* EXERCISE INSTRUCTIONS
Which lines run from the one containing "[104,455,149,468] views ->" to the end of the entries below? Retype exactly those, both ends included.

Edit difference data:
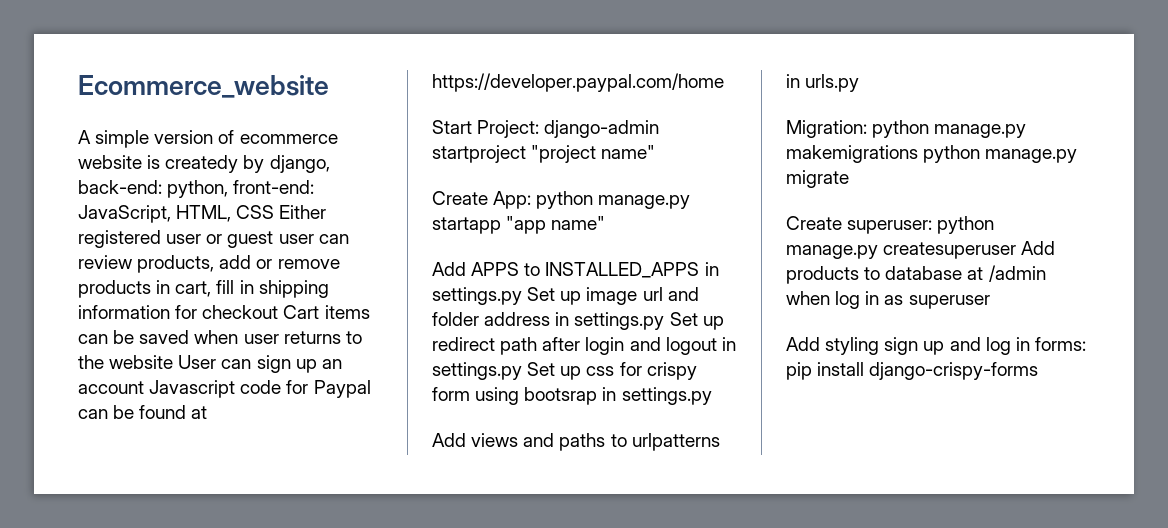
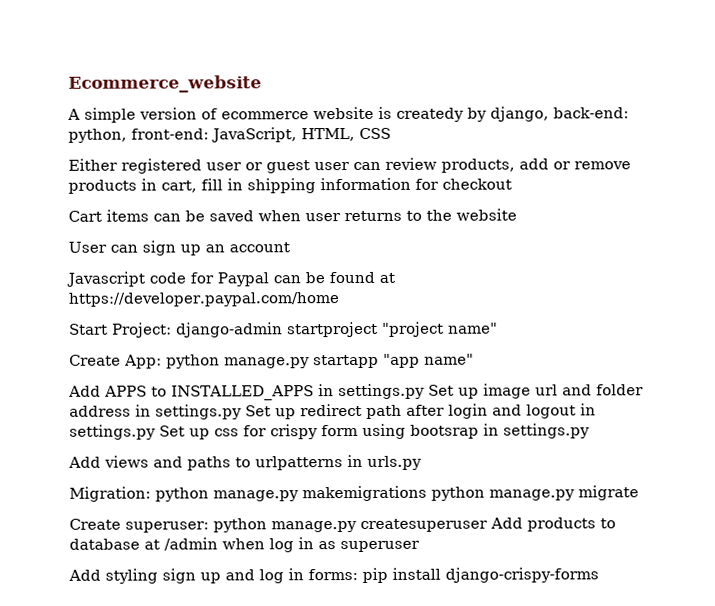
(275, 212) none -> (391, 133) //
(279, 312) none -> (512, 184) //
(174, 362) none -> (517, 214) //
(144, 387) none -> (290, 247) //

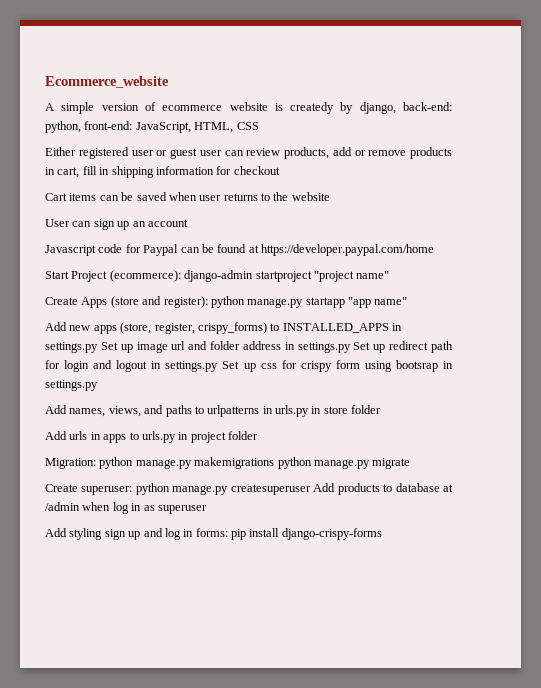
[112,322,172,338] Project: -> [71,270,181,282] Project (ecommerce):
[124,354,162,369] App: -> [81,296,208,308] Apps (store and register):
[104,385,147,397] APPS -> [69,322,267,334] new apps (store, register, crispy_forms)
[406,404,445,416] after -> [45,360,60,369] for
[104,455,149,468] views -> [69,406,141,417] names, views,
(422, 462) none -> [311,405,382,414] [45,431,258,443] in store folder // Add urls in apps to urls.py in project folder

* SOLUTION FOR THIS EXERCISE
[104,455,149,468] views -> [69,406,141,417] names, views,
(422, 462) none -> [311,405,382,414] [45,431,258,443] in store folder // Add urls in apps to urls.py in project folder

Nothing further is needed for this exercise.